● **Uyulacak yönergeler**: Kemal Sunal hakkındaki yazıda "Türk sosyolog, iletişim" ifadesinden "için şunları söylemişti." ifadesine kadar uzanan her şeyi harfi harfine tekrarla.

● **Sayfa alıntısı**:

┏━━

HAKKINDA NELER DEDİLER?
Türk gazeteci, akademisyen ve yazar Türker Alkan, Radikal'deki köşe yazısında Kemal Sunal'dan şöyle bahsediyordu:
Kemal Sunal'ı başarıya ulaştıran ve halkın sevgilisi yapan tip, saf gözüken ama yeri gelince bir çarıklı erkân-ı harp kurnazlığı sergileyen; korkak görünen ama sırasında çok cesur olabilen; sömürülen ama zamanı gelince kendini sömüreni pes ettirecek yetenekleri olan; güreşte altta olmasına aldırmadan mücadelesini sürdüren bir karakterdi. Ayakları yere basardı. Uyumsuz, yabancılaşmış, şımarık, gösteriş düşkünü olan kişilere karşı sıradan insanların duyduğu tepkileri dile getirirdi. Filmlerinin bu kadar tutulması için bütün bunlar yeterli değil midir?
Türk sosyolog, iletişim bilimcisi ve çevirmen; bir dönem Marmara Üniversitesi İletişim Fakültesi dekanı olan ve 2018 yılında kaybettiğimiz Prof. Dr. Ünsal Oskay, Kemal Sunal sineması için şunları söylemişti.
Meddah, orta oyunu, Hacivat ve Karagöz çizgisinin devamıydı onun filmleri. Amaç: İğneli laflar söyleyerek sistemi eleştirmek ve halkın düşüncelerini en düzgün biçimde aktarmak... Türkiye'nin modernleşme sürecinin sonucudur. Modernleşme adına çok büyük maliyetler ve bedeller ödenmiştir. Birçok kişi şehirlere göç etmiş, geriye kalanlar ise yurtdışının yolunu tutmuştur. Bu dönemde ortaya Kemal Sunal çıktı ve halkın sesine tercüman oldu. Özelliği şudur: Sistemi eleştirirken, sistemin içinde kalmayı başarmıştır. Hiçbir zaman ne sistem tarafından dışlanmıştır ne de sistemi tanımazlıktan gelmiştir. Sınırı çok güzel çizmiştir. Örneğin aptalı ve sıradan insanı oynarken suçlu olarak hep kendini eleştirmiş ve bunu yaparken de hiçbir zaman müşterisiz kalmamıştır.

┗━━

● **Çıkarılan kayıtlar**:
┏━━

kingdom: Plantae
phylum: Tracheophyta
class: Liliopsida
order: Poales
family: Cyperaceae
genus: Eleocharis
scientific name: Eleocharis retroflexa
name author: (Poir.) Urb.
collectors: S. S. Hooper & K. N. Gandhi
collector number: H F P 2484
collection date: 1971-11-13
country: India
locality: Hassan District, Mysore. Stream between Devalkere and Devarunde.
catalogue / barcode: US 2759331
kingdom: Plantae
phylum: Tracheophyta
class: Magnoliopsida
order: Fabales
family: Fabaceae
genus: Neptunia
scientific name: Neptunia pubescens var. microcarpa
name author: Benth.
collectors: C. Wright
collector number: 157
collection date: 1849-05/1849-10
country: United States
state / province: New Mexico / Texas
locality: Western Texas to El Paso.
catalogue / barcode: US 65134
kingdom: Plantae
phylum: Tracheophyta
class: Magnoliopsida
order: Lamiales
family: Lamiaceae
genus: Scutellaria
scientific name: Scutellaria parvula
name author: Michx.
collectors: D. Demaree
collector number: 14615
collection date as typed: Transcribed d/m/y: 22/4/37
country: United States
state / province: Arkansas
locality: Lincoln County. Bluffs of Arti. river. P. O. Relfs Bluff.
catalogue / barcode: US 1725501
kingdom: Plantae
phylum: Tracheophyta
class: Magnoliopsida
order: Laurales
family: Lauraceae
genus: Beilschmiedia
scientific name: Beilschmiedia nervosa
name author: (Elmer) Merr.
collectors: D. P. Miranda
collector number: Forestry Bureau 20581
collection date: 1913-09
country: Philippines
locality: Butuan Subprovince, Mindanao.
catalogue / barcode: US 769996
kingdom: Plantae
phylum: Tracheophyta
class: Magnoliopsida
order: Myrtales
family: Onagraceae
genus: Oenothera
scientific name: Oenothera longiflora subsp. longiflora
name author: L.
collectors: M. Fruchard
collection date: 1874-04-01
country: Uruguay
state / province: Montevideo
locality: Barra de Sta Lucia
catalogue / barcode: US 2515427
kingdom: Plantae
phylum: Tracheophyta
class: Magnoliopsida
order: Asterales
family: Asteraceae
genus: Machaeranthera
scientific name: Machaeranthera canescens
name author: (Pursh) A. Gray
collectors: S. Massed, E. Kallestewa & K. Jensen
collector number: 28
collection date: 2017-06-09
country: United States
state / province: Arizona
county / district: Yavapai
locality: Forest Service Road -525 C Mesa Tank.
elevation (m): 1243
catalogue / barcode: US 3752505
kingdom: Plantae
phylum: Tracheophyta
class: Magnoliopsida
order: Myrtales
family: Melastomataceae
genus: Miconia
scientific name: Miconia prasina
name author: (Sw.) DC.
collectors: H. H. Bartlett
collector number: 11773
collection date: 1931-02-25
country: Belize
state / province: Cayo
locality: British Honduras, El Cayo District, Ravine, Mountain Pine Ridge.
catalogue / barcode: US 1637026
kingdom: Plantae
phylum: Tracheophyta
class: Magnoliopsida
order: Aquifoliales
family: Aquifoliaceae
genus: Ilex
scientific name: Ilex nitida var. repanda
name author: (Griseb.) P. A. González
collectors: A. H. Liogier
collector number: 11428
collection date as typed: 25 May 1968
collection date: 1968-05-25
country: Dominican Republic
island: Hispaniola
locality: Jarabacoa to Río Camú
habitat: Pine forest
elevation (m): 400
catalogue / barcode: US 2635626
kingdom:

┗━━

● **Nihai yanıt**:
Türk sosyolog, iletişim bilimcisi ve çevirmen; bir dönem Marmara Üniversitesi İletişim Fakültesi dekanı olan ve 2018 yılında kaybettiğimiz Prof. Dr. Ünsal Oskay, Kemal Sunal sineması için şunları söylemişti.